Brooklyn Condominium Market | Sugar Hill Capital Companions
Despite months of record concessions in Brooklyn, Sugar Hill Capital Partners co-founder David Schwartz said on a panel Wednesday that his company was actually starting to lower them.
“We recently started to stabilize rents,” said Schwartz. “That doesn’t mean we don’t have to make concessions, but even the number of concessions we have to make is starting to decline.”
Schwartz attended a panel on Wednesday with Duke Properties CEO Albert Dweck, Benchmark Real Estate Group’s co-founder Jordan Vogel, and TerraCRG broker Adam Hess. The conversation dealt with topics ranging from concessions and living together to the perennial question of the nearest hot neighborhood in the district.
Although concessions became a seemingly permanent fact in the community, Vogel claimed there was a shortage of housing in Brooklyn, especially when it came to renovated housing units. He also said that even though they would give tenants a month or two of free rent, landlords could still do well financially, noting that they could walk away from the deal by getting them $ 90 per square foot.

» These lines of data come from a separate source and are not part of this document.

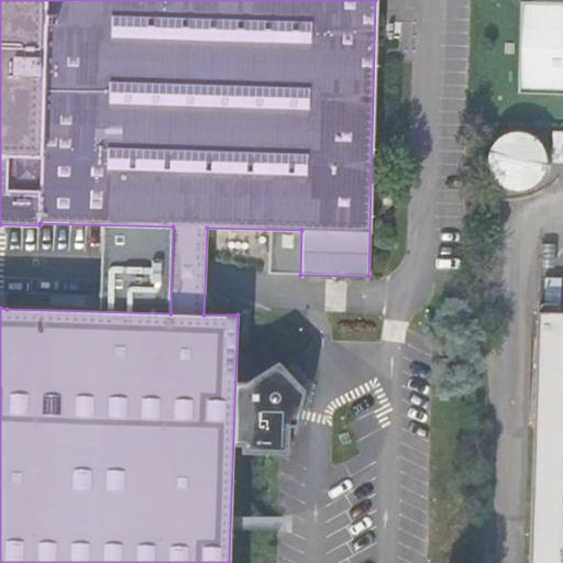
[(562,89),(562,3),(520,2),(518,88),(562,89)]
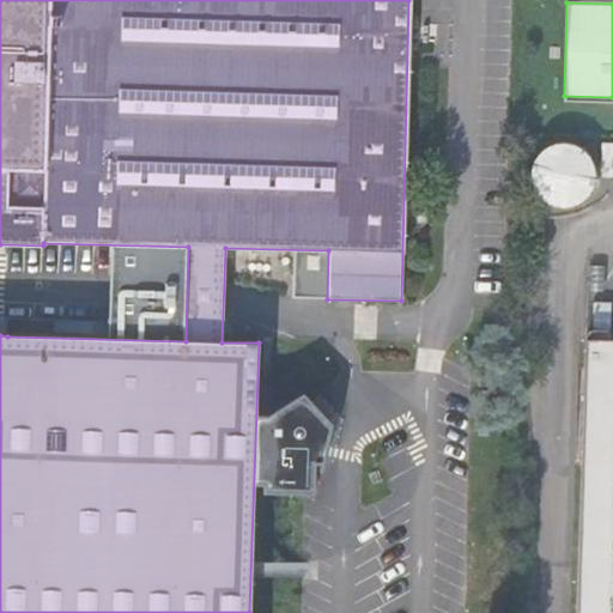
[(568,141),(562,141),(556,141),(551,144),(545,146),(541,150),(536,155),(534,159),(532,164),(530,170),(530,176),(532,182),(534,187),(536,192),(541,196),(545,200),(551,202),(556,205),(562,206),(568,205),(574,204),(578,201),(583,199),(588,194),(592,189),(594,184),(595,178),(595,174),(595,168),(594,162),(592,157),(588,152),(583,147),(578,145),(574,143),(568,141)]
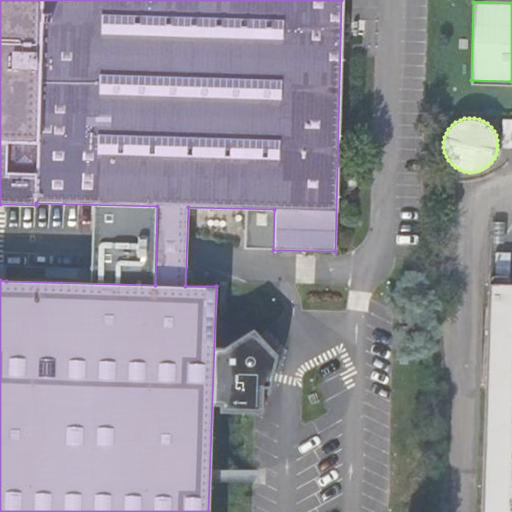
[(511,121),(503,121),(503,149),(511,148),(511,121)]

“We all like to complain, because we’re in New York City, that I have to give a month off to rent an apartment,” said Vogel, “but any apartment we ask about the right rent we will this weekend to rent . Unfortunately for the renters out there, we generally don’t like asking about the right rent because we are greedy. “
The panel also looked at the district’s co-living trend, popularized by companies like Common. Schwartz said his company is using the concept in one of its buildings but is unsure of its long-term potential, but Dweck is more confident about the meaning of the concept. He noted that there is always some uncertainty when a new idea first hits the market.
“This is what an emerging market or trend looks like in the beginning,” he said. “Nobody knew what an iPod was when a CD was next to it. That is the same. “
Panellists remained largely optimistic about the Brooklyn rental market as a whole, despite the absorption problem and declining transaction volume, saying they continued to be encouraged by the borough’s continued population growth. Neighborhood candidates for the next big thing included Clinton Hill and Fort Greene.
“You won’t see that influx of people into Brooklyn change anytime soon,” Hess said. “I mean, people want to be here.”